The addition of RT also may be important particularly in NK/T cell lymphoma. Our meta-analysis revealed that anthracycline-based chemotherapy alone resulted in a CR rate of 49% (95% CI 38.7–59.5%) while chemoradiotherapy resulted in CR of 59.6% (95% CI 42–75%; P = .02). However, these results cannot be used as strong evidence to the benefits of combination of chemoradiotherapy in NK/T-cell lymphoma over chemotherapy alone, since most studies included in this meta-analysis did not report treatment results in relation to the extent and stage of the disease [18, 26, 30, 31, 33, 35, 37, 43, 47, 81]. Clarifying the benefits of chemoradiotherapy over chemotherapy in NK/T cell NHL will require larger randomized controlled clinical trials.

Consolidating Responses with Hematopoietic Stem Cell Transplant?

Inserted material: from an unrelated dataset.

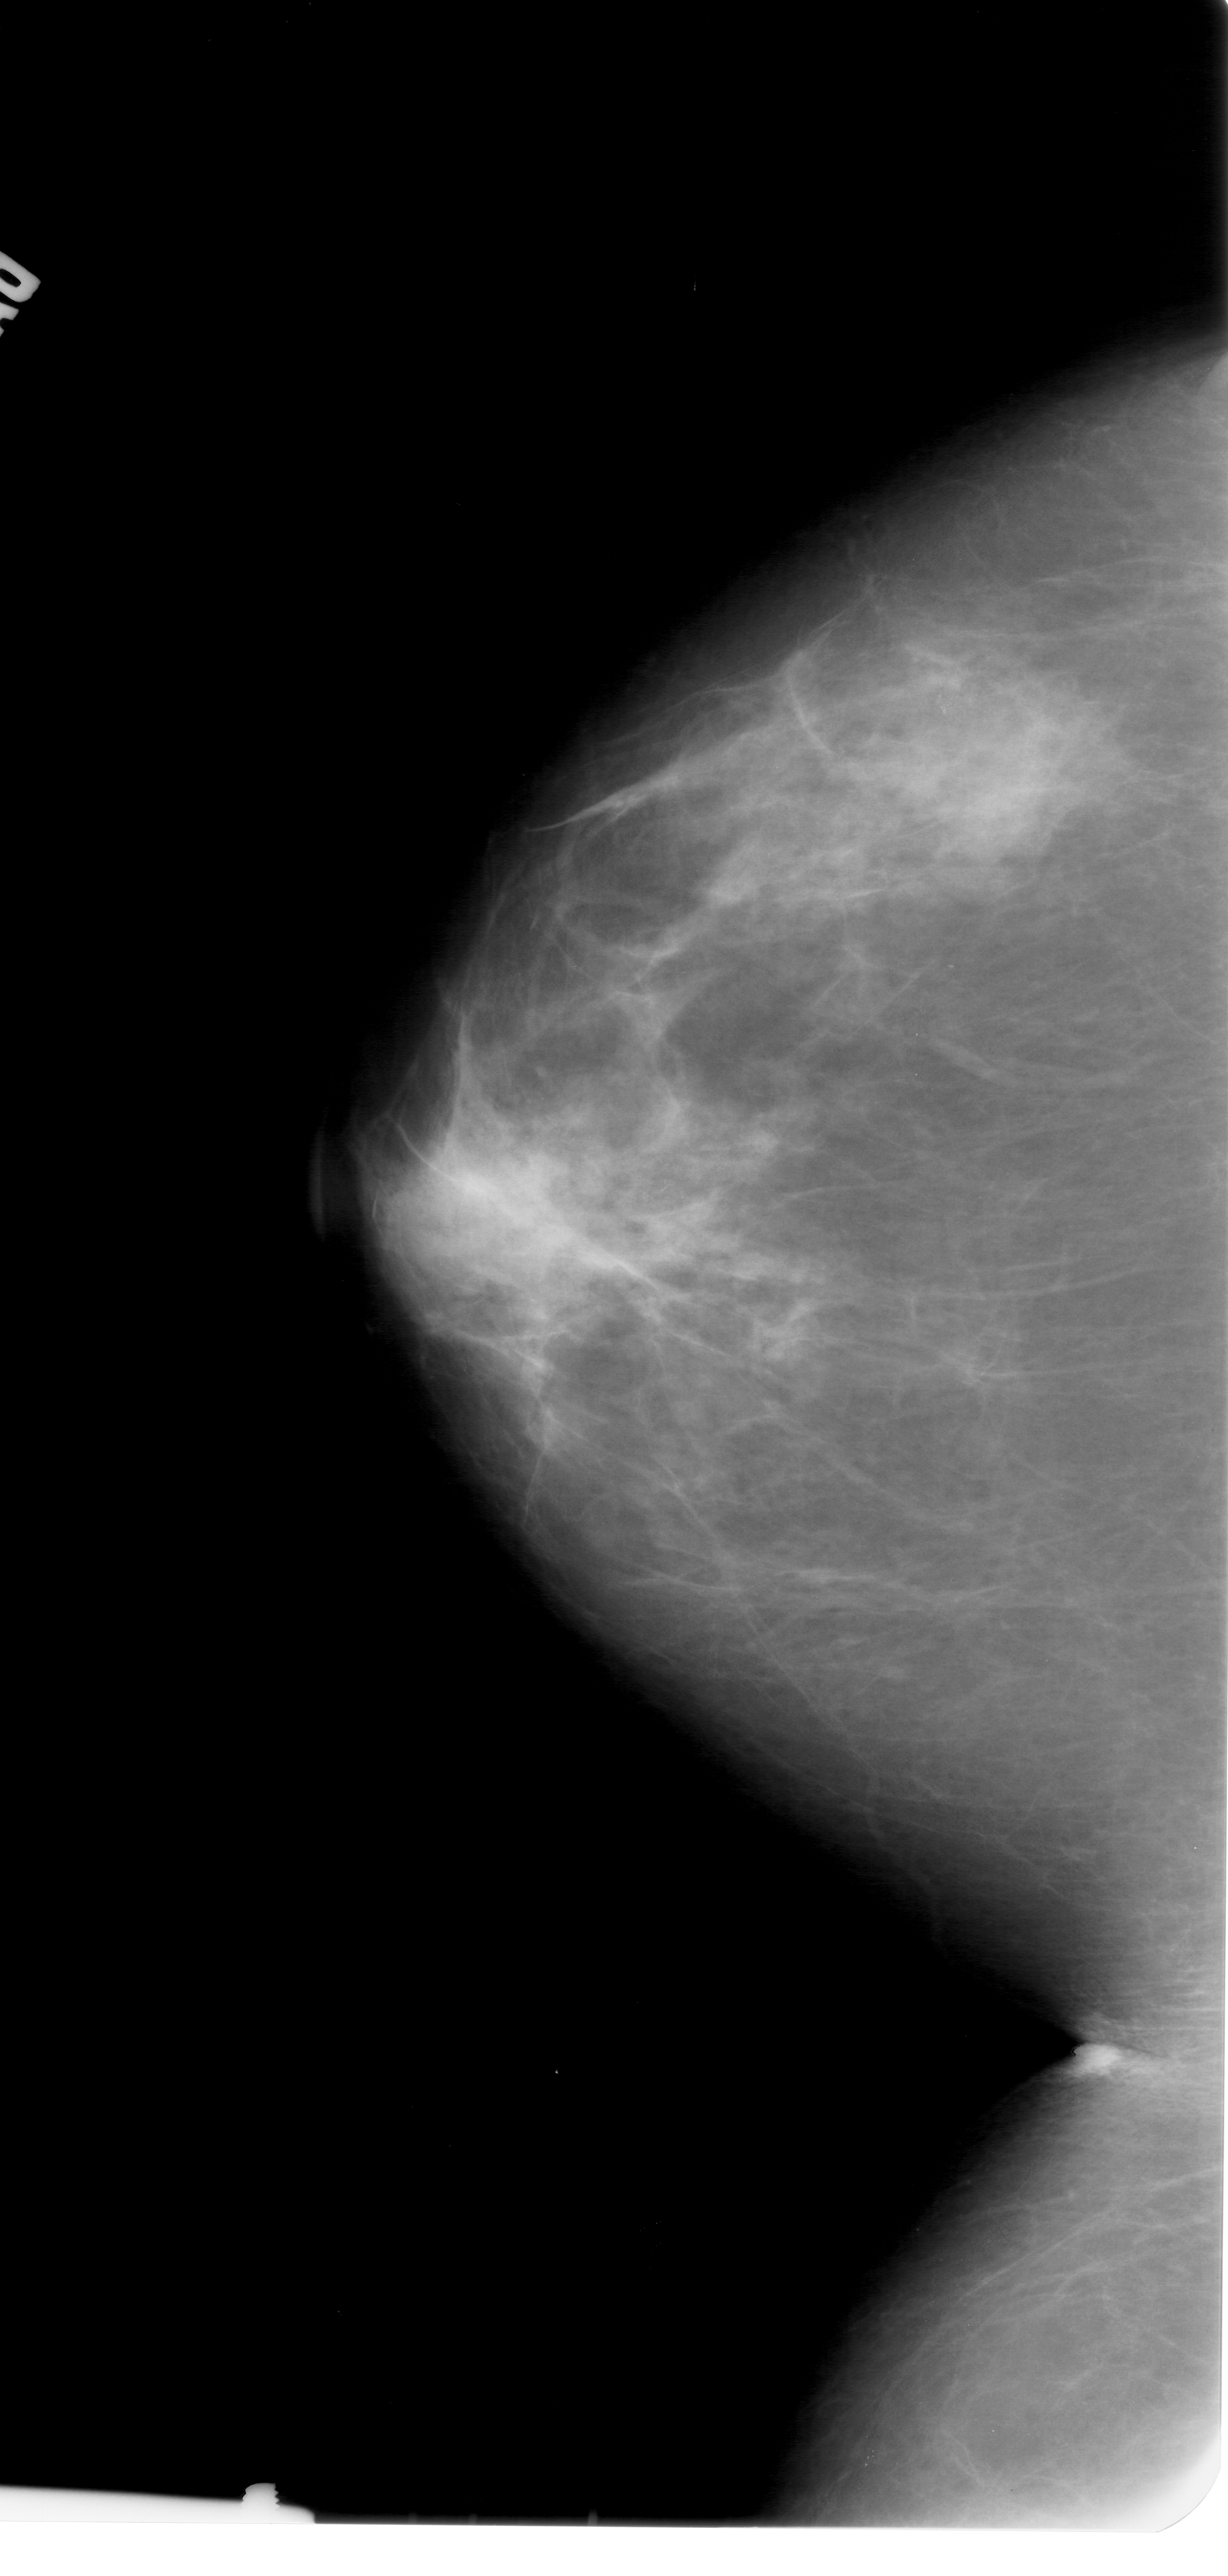
Digitized screen-film mammogram, left breast, craniocaudal (CC) view, BI-RADS breast density category 3 (scale 1–4).
Calcifications, morphology pleomorphic, distribution clustered; BI-RADS assessment category 4; pathology (as recorded): malignant.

Since the major difficulty in the treatment of PTCL with conventional chemotherapy has been sustaining CR [3, 23, 27, 29, 39], autologous and allogeneic hematopoietic stem cell transplant have been explored as ways to consolidate remissions and prolong survival among PTCL patients treated with anthracycline-based regimens. However, there has been conflicting data regarding the advantage of performing transplantation in first remission in PTCL [82-90].

4.2.3. What Are the Alternatives to Anthracyclines in PTCL Management?

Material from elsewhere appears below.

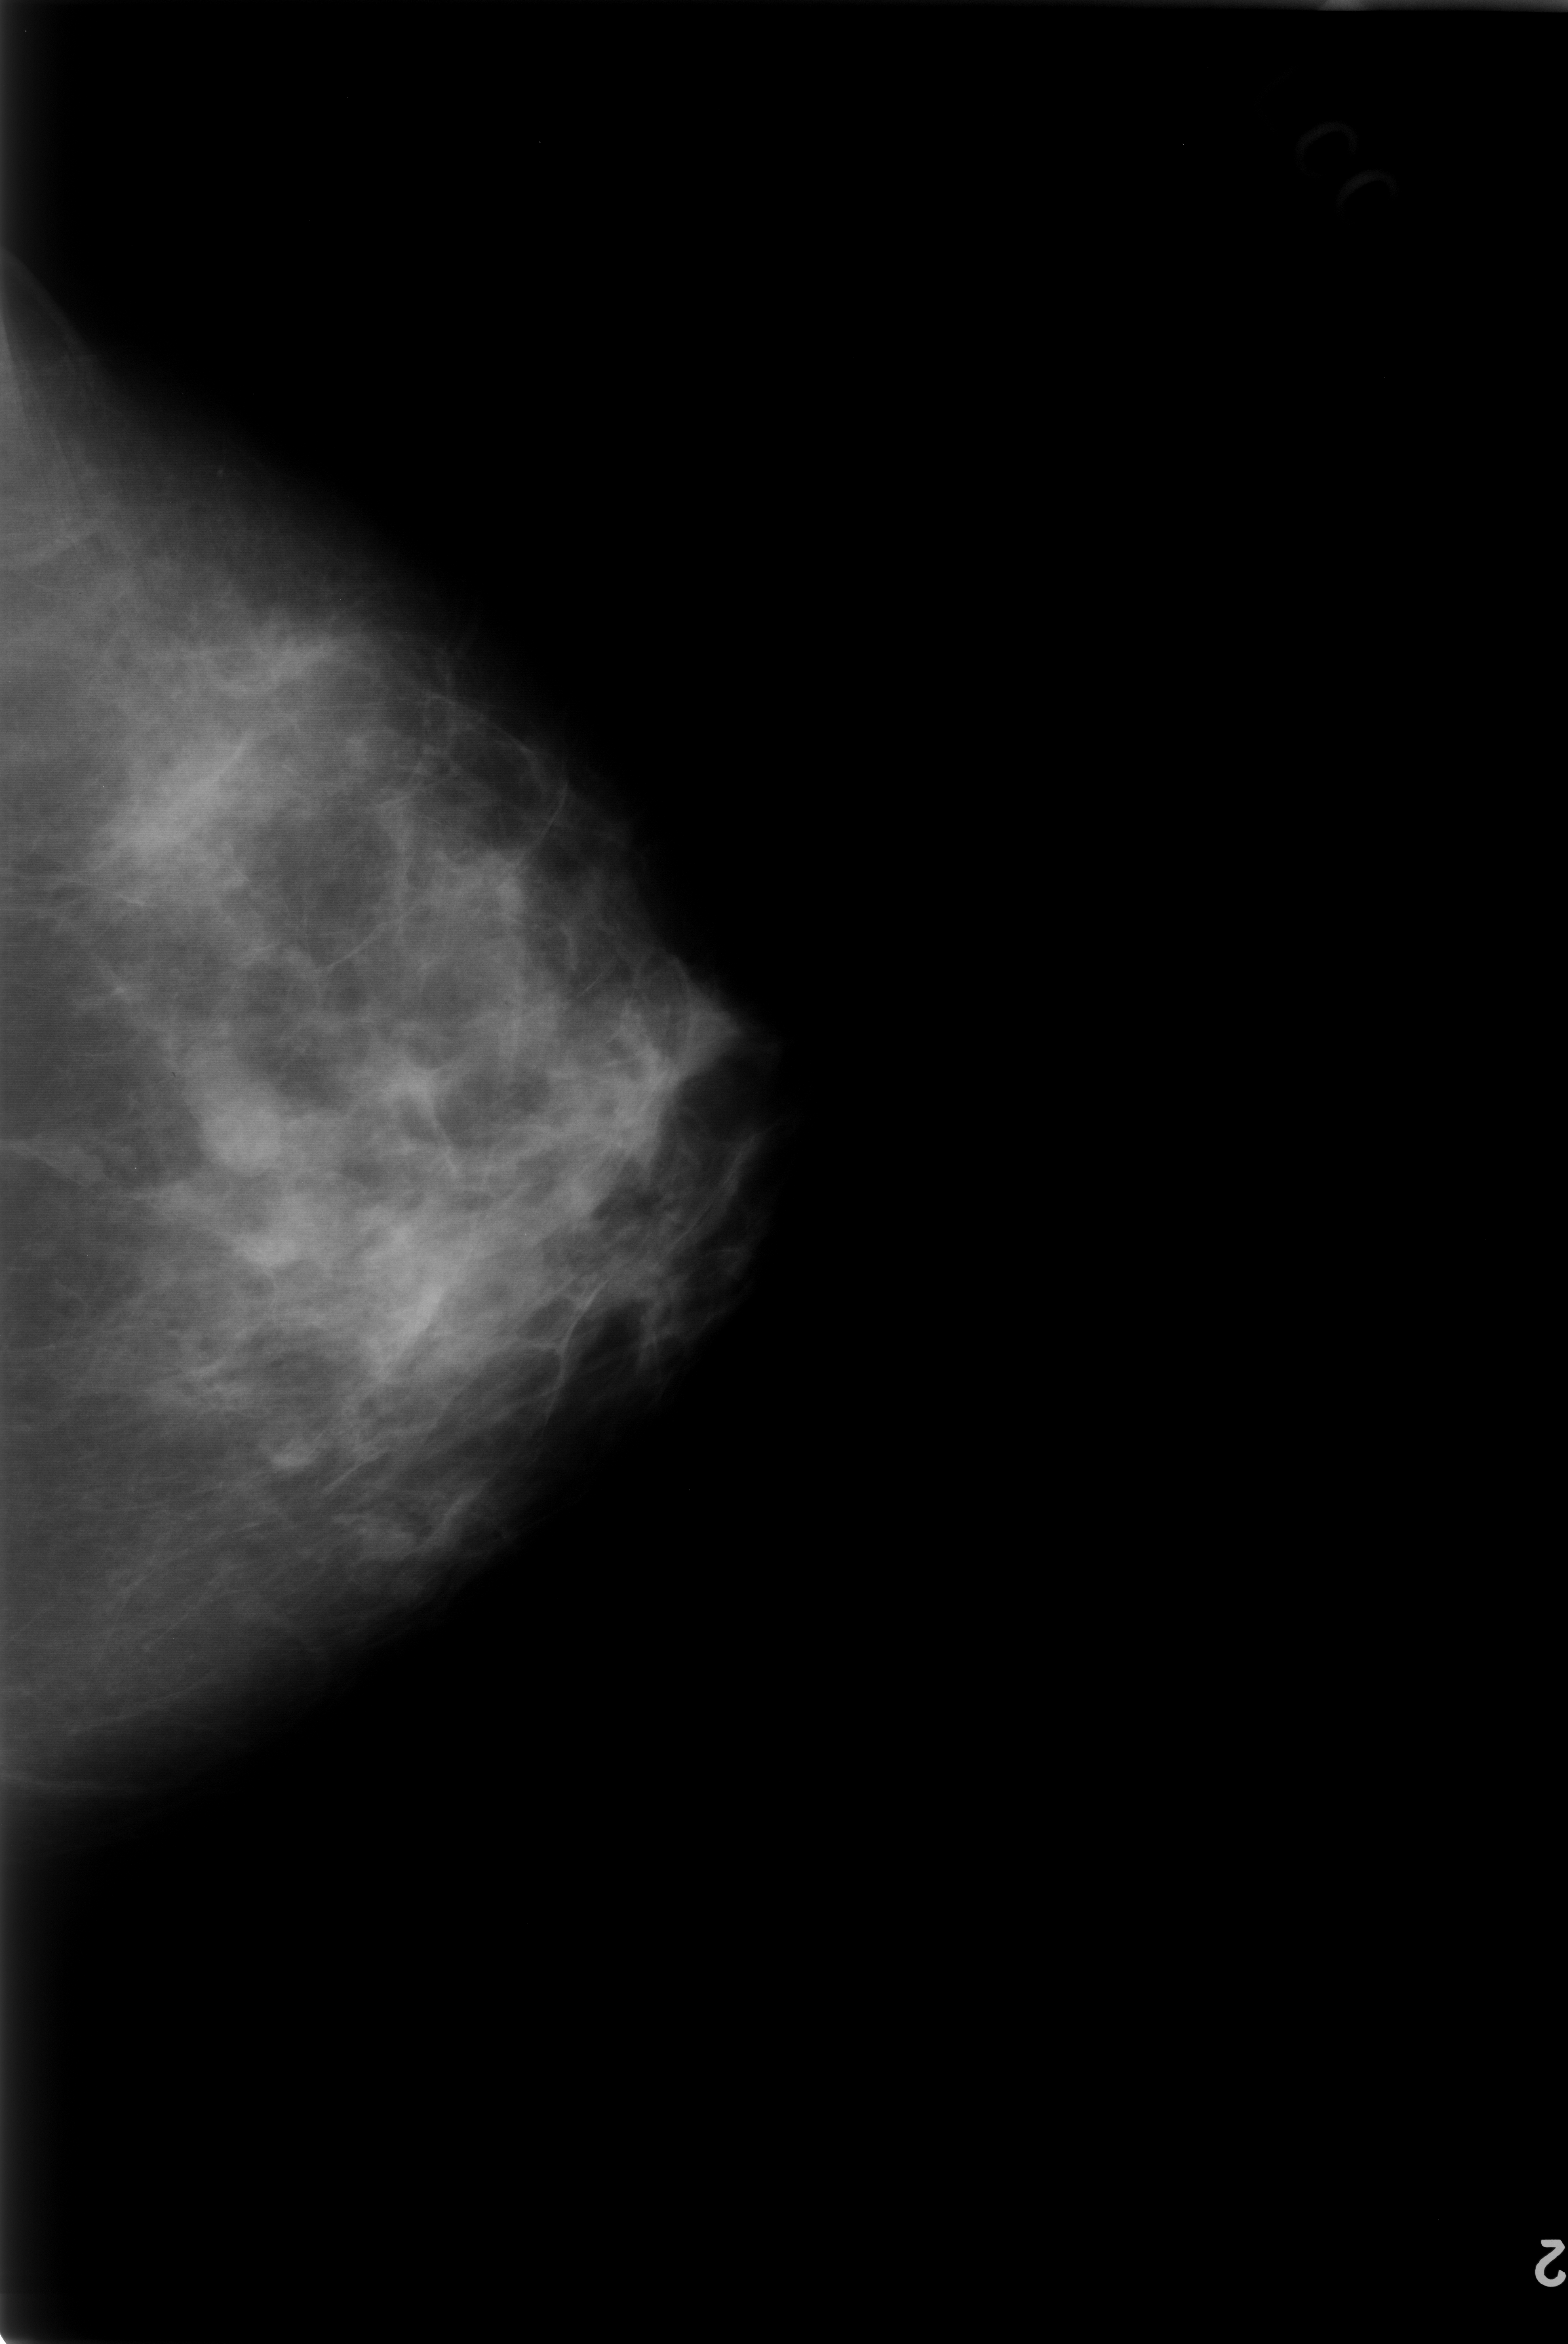
Scanned film-screen mammogram; left breast; craniocaudal (CC) view; breast composition: scattered fibroglandular densities (BI-RADS density category 2 of 4).
Finding: mass, shape lobulated, margins circumscribed; BI-RADS assessment category 3; pathology (as recorded): benign.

In the search for nonanthracycline alternatives, some agents have demonstrated promise as single agents in NHL in general and PTCL in particular. Of those are the anti-folate agents, such as pralatrexate, which showed 28% overall response rate in patients with relapsed/refractory PTCL and 49% rate of disease control leading to its FDA approval in this setting [91]. Moreover, the activity of purine nucleoside analogues such as pentostatin, nelarabine, and gemcitabine appears promising as well [62–67, 92]. Histone deacetylase (HDAC) inhibitors, such as vorinostat and romidepsin, are another promising group of agents that are being tested as single agents or in combination in treatment of PTCL both front-line and relapsed/refractory settings [93, 94]. Although nonanthracycline-based chemotherapy seems an attractive alternative, comparative studies are needed to establish its benefit over anthracyclines in PTCL.

5. Conclusion

Despite achieving CR with front-line anthracycline-based therapy in more than half of PTCL patients, 5-year OS remains poor for most PTCL subtypes. Although CHOP remains the standard front-line therapy for PTCL, given these poor outcomes, most PTCL patients (with the exception of ALK-positive ALCL) should be considered for clinical trials of initial therapy. Future clinical trials need to focus on subtype-specific treatment, incorporation of newer agents, and nonanthracycline-based combinations to improve the long-term outcome for PTCL patients. Moreover, strategies capable of sustaining responses such as maintenance therapy and transplant consolidation should be actively investigated in prospective clinical trials. Given the small number of PTCL patients seen by any single institution, such trials need to be multicentered and community oncologists should encourage their patients to enroll in such studies whenever available.

Disclosure

Dr. M. J. Lechowicz has been a consultant for the Allos Therapeutics and Eisai in the past. Dr. M. J. Lechowicz has also participated in clinical trials using pralatrexate, romidepsin, and denileukin diftitox. The authors alone are responsible for the content and writing of the paper.